Tuna (akami) is the main fish used for sashimi. The raw fish
is eaten with soy sauce and a green horse-radish mustard (wasabe).
Whereas the
most peculiar way of serving fish is raw, the most peculiar preparation
of shrimp and squid is to dip them in flour and then deep-fry them.
This way of preparation is called tempura. Vegetables are
also commonly cooked tempura style.
Meat
plays less of a role in traditional Japanese cuisine than in any
other cuisine of the world. Actually in classical Japan it was barely
considered fit for human consumption and rarely eaten. But as Japan
has hesitatingly let in outside influence, meat is much more common
now than in the past.
The most famous
Japanese meat is Kobe beef. Kobe is a city near Tokyo, but
the term "Kobe beef" describes a manner of raising rather
than the origin of the cattle. To raise beef in Kobe tradition means
to pamper it, to administer massages to the living beef, and to
feed it on an special diet including beer to keep the animal
constantly relaxed and lazy. It thus is no surprise that Kobe beef
is really expensive. A Kobe steak can easily cost a thousand Baht
in not even a very exclusive restaurant. But not many restaurants
have it on their menu.
Steak anyway
is not the most common Japanese cut of beef. More often it is thinly
sliced in bite size and then lightly boiled and served with
glass noodles, bean curd (tofu), and a lot of vegetables.
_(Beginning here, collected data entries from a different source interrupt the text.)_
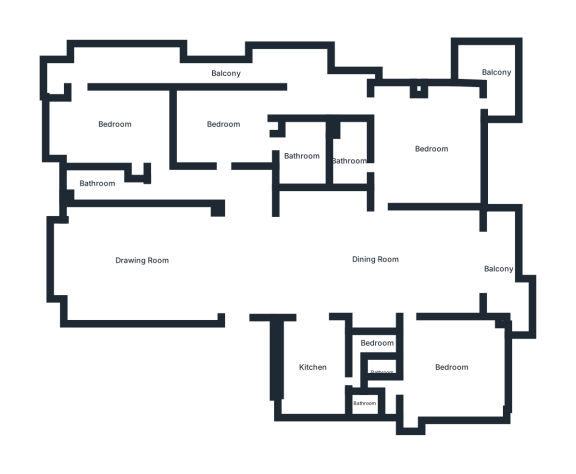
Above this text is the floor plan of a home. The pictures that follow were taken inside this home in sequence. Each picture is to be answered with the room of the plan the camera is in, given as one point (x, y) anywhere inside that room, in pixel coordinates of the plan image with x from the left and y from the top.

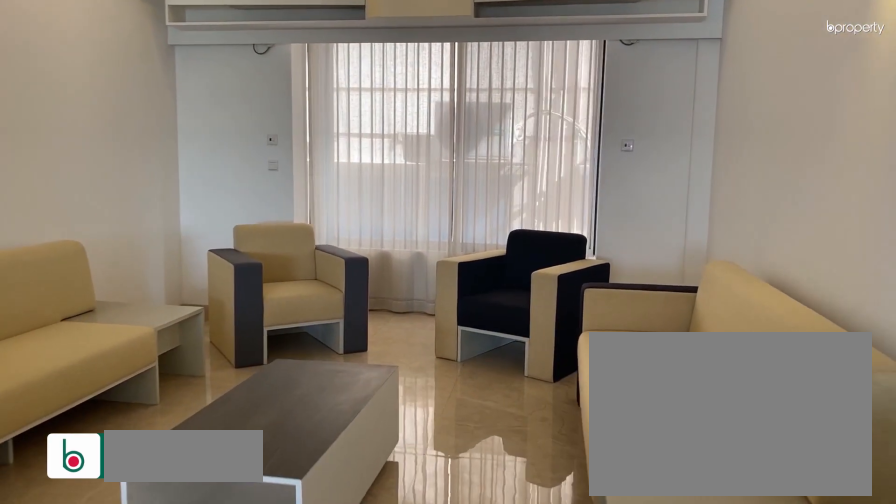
(144, 265)
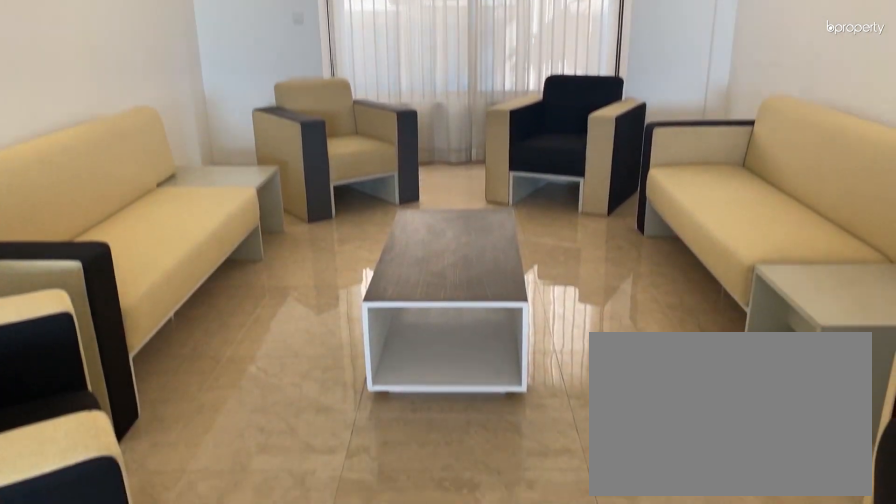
(144, 265)
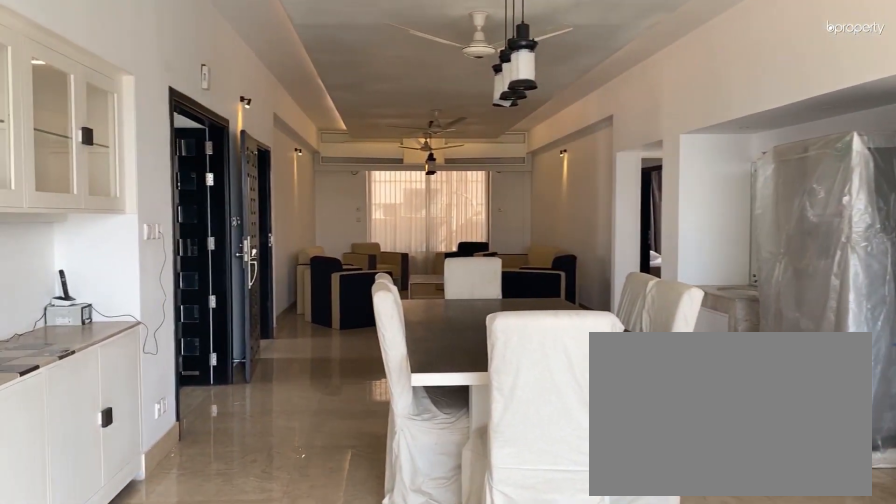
(373, 259)
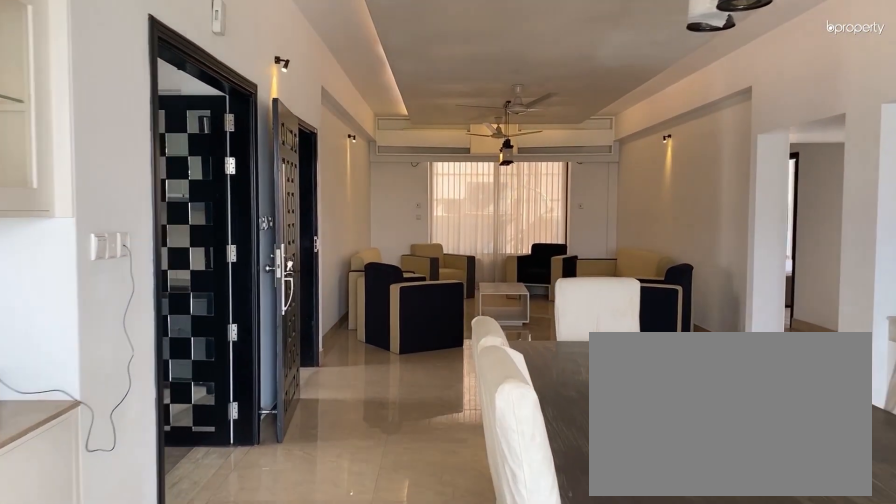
(373, 259)
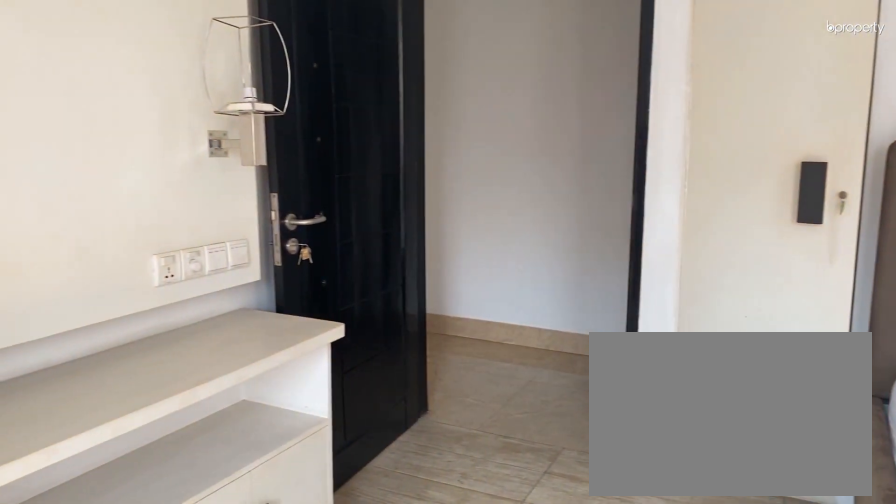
(113, 126)
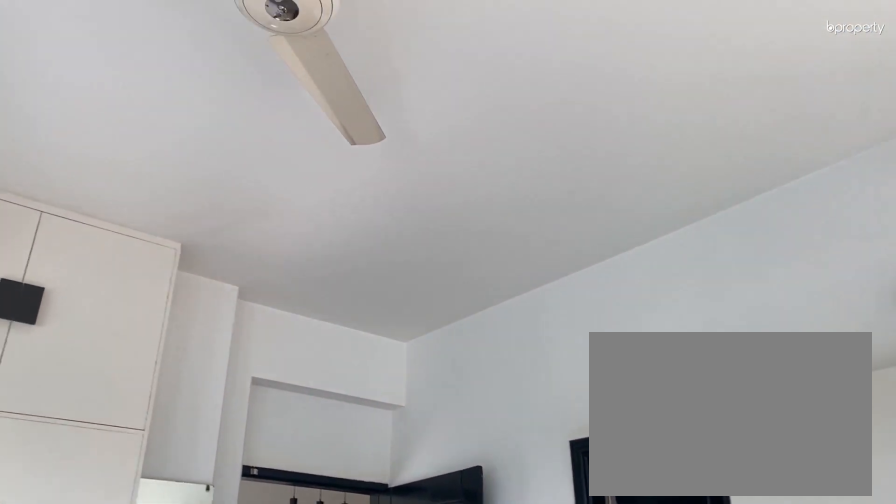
(424, 151)
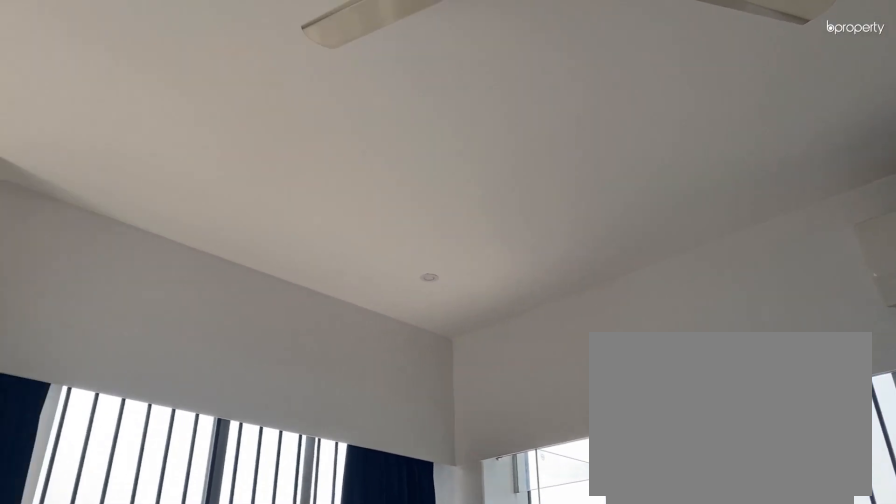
(424, 151)
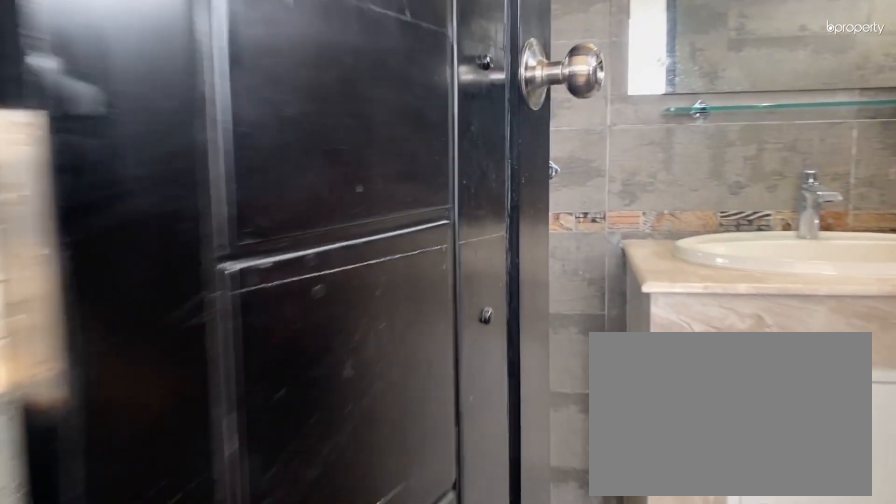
(346, 160)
The Japanese name of this dish is sukiyaki. Cooking sukiyaki
requires so little effort that it is often done at the table and
while eating.
Pork and chicken
on the contrary are often fried and spiced with ginger and
sesame. Another common meat seasoning is teriyaki,
a sweetened soy sauce.
In Japanese
dining order soups are not eaten before the main course but at the
same time. Japanese cuisine has a number of fish soups; the most
peculiar, however, is miso soup, made of dissolved soy bean
paste. It is a side dish to many meals.
In modern times,
noodle soups have been popularized in Japan mainly because they
are so readily available in instant packages. In Thailand,
too, groceries and supermarkets meanwhile sell many brands of instant
noodle soup. Nissin Ramen is a brand originally from Japan
(ramen being the Japanese word for noodles).
As Thailand
herself prepares some of the best soups in the world, Japanese cuisine
in Thailand certainly does not put an emphasis on soups.
As throughout
East Asia, the staple food in Japan is rice (golan). However,
there are some typical Japanese methods of preparation.
Every Westerner
thinks of rolls baked from wheat flour. But the Japanese
make rolls from rice; not from rice flour but from cooked glutinous
rice. This rice is wrapped in leaves and served cold, and
just like a sandwich it has cold cuts and a spread with it. However,
the cold cuts are not sausage or meat but seafood or fish, and the
spread is not mayonnaise but Japanese horse-radish mustard, wasabe.
This kind of rice sandwiches are called sushi, and they are
mostly eaten as a kind of hors d'oeuvre.
There are a
number of preparations resembling those of neighboring countries.
The Japanese also pickle vegetables like the Koreans but
pickled vegetables (oshinko) are not as important to the
Japanese table as are the kimchi to the Koreans.
The most typical
Japanese dessert is chawan mushi, an egg custard cream.
Japanese cuisine
is cheap nowhere in the world. For fish to be eaten raw it must
be very fresh. Transportation and storage therefore is much more
an effort which increases the cost. By no means is eating Japanese
in Japan cheap; Bangkok is a cheaper place for eating Japanese
foods than Tokyo or Osaka.
Raw fish is
not a very filling dish; therefore the portions that can
be eaten of sashimi are much larger than those of a stew or of steaks.